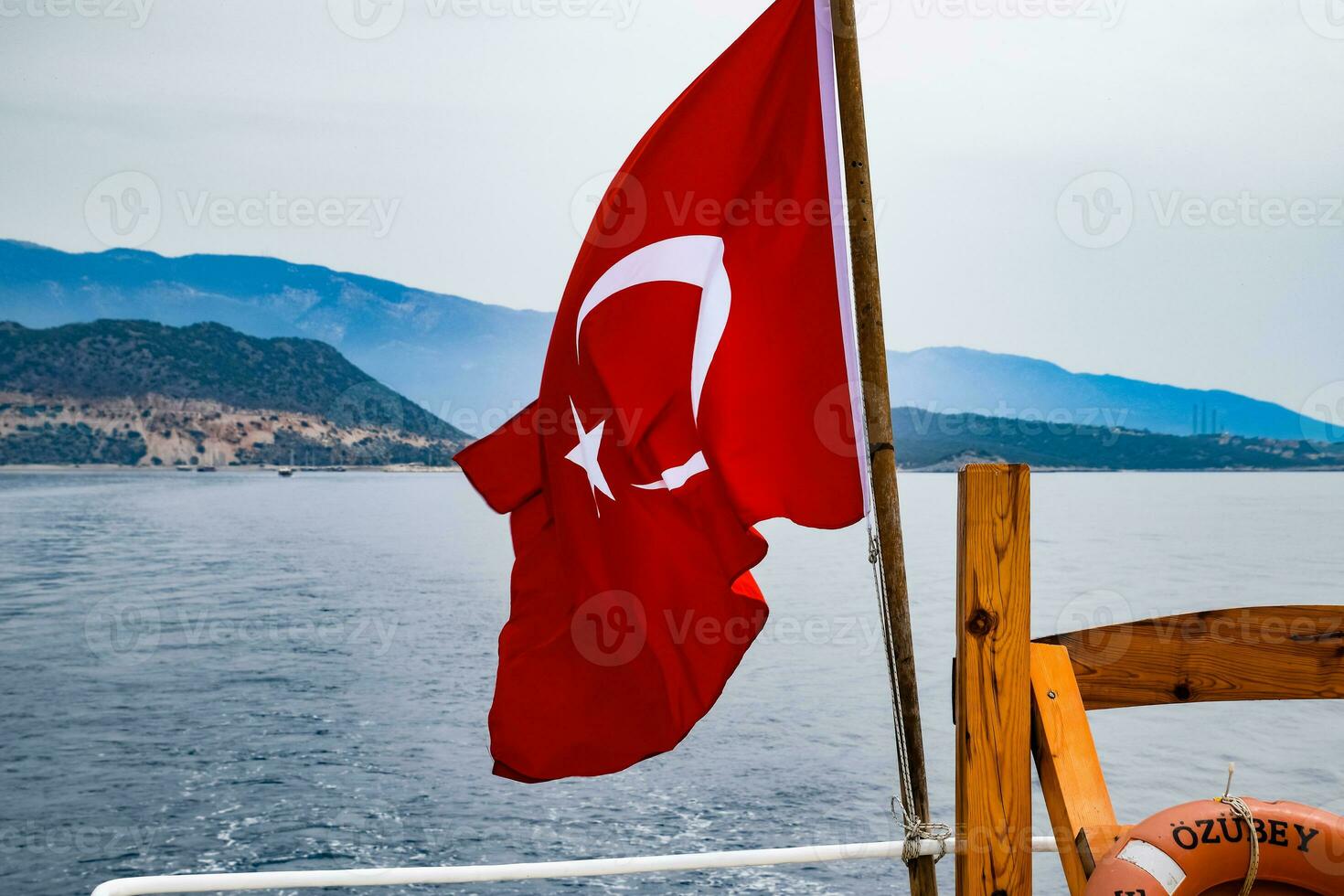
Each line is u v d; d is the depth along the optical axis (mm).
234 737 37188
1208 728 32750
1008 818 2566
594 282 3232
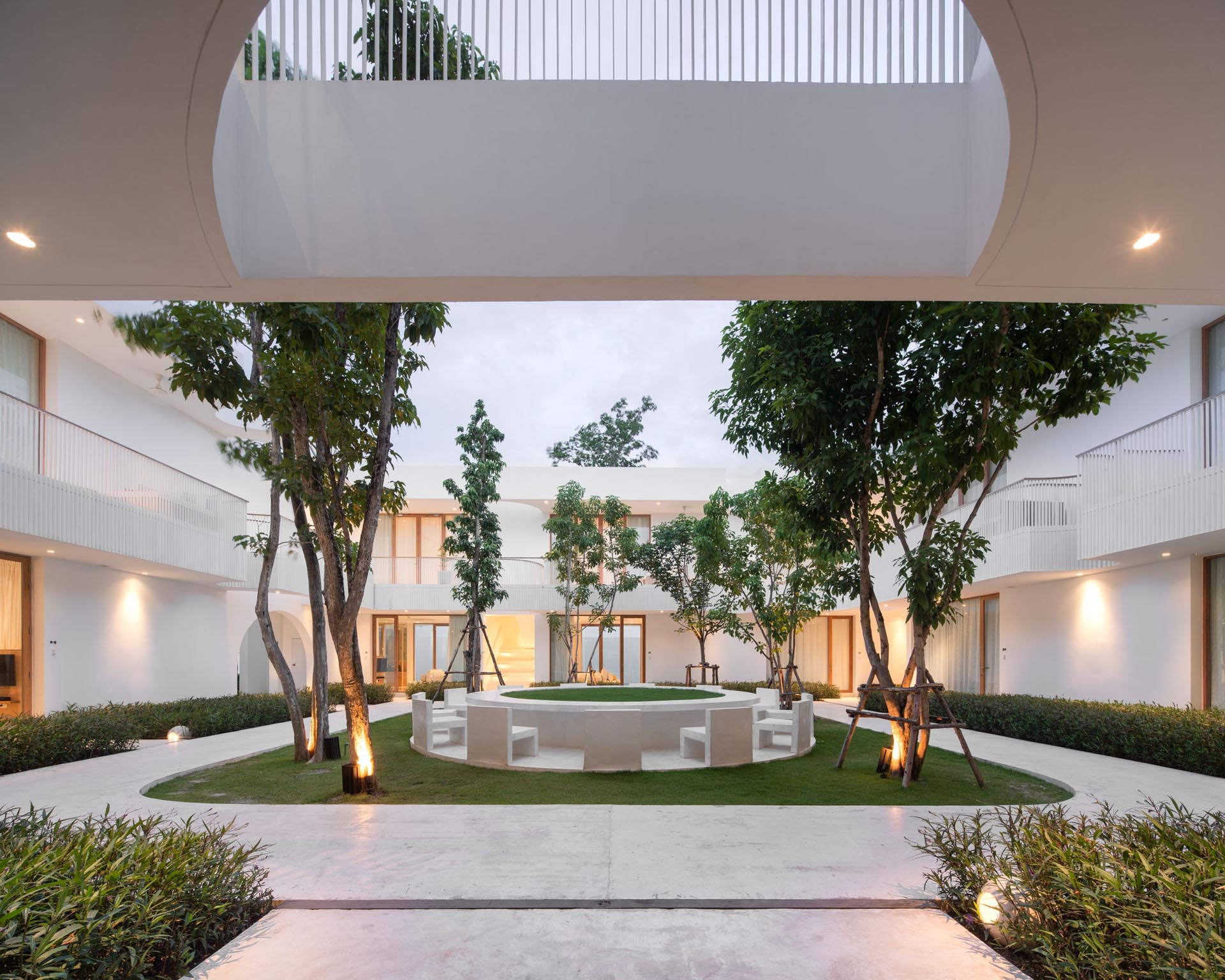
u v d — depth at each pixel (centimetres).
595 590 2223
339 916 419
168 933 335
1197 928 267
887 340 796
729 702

^^^^^^^^

_WORK ORDER_
Every line of the material must be reproduced verbatim; the pictures are to be omitted.

_YOUR RESPONSE_
Each line is u v d; d is the depth along the optical axis (mm).
234 737 37188
1208 728 32750
1008 818 2566
594 282 3232
u v d — depth at each pixel (centimetres).
595 590 2223
339 916 419
168 933 335
1197 928 267
887 340 796
729 702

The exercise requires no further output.